Wes craved to have a big, positive impact on the world.
After an internship in the Dominican Republic capturing the stories of impoverished families, nothing less was going to cut it. The experience had left him beaten down physically, mentally and emotionally. Not just from the internship itself, but also from the feeling of helplessness now that he was back in the US.
Then he started learning more about social enterprise. To him, the concept had potential – find a business model that had a measurable, positive social impact. Then scale it. At the time he was finishing up an International and Global Studies degree at Sewanee: The University of the South, a small liberal arts school in Tennessee. It gave him a good understanding of economic, social and environmental challenges around the world, but didn’t give him the hard skills that social enterprises were looking for.
After graduation, Wes signed up for a summer program called The Base Program at the University of California, Berkeley to gain some business skills.

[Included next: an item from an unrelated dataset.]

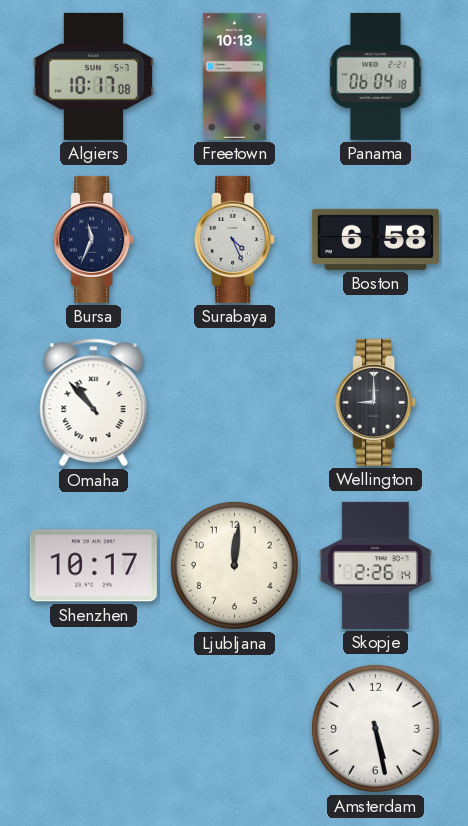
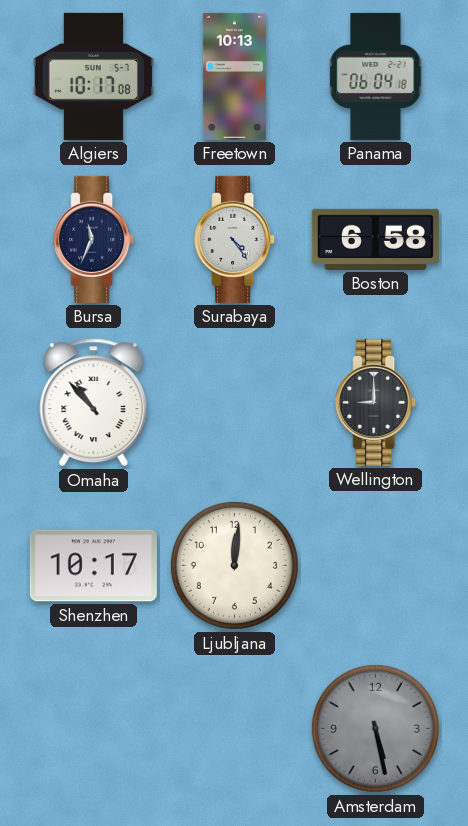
Surabaya: 4:26 -> 4:24
Skopje: 2:26 -> none
Amsterdam dial: white -> grey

On the first day, Wes met a young woman at lunch and told her that he wanted to work for a nonprofit or social enterprise. This woman had just finished up the New Sector Residency in Social Enterprise (RISE) fellowship and she suggested he apply.
Wes loved the idea.
The women connected him with RISE, and Wes applied while in The Base Program. A week before it ended, he was accepted into RISE.
Through RISE, Wes was introduced to the social enterprise TechSoup. Wes loved TechSoups mission to connect social and public sector organizations with technology support and resources. TechSoup loved Wes’s global communications experience and clear mission to work in social enterprise.
Wes joined TechSoup through the RISE fellowship as a Program Coordinator, and a year later was offered a full-time position at TechSoup as Program Manager. He accepted.
Each of the 15 young social enterprise professionals I interviewed truly embarked on a journey to break into the social enterprise space. It wasn't a matter of simply applying and getting a job. Each young professional worked toward this career path for months if not years in advance.
After an intense period of self-reflection, each interviewee had a good understanding of what they wanted professionally. They began actively expressing a desire to work in social enterprise to anyone who would listen. They also intentionally sought out connections in the space.
These connections exposed many of the interviewees to social enterprise internships, fellowships, and university programs. A few examples include, RISE, IDEX, Starting Bloc, Net impact, Honest Tea’s Field Marketing team and University of Maryland’s Social Innovation Fellows program.
Each opportunity provided a wealth of value, but I think the most important element was the network that was associated with each opportunity. These networks gave each young professional:
- Access to a funnel of professional opportunities.
- Exposure to the culture and vocabulary of social enterprise.
- Referrals from others in the network that increased credibility in the application stages.
What does this mean for aspiring social enterprise professionals? Share your personal mission and aspirations as widely as you can, and actively seek to build relationships with existing social enterprise professionals.
Don’t be afraid to show up to social enterprise events and ask veterans of the space their advice for breaking into the social enterprise. As Wes did at The Base Program, you’ll begin uncovering opportunities by opening yourself up to advice and connections.
Among these opportunities, a strong network is what I found to be the most universally important step in breaking into social enterprise. With few resources for sourcing talent, social enterprises use these networks as both a funnel and signal for high-quality talent, even over traditional forms of university recruiting. Of all the young professionals I interviewed, only one connected with their future employer at a university sponsored recruiting event.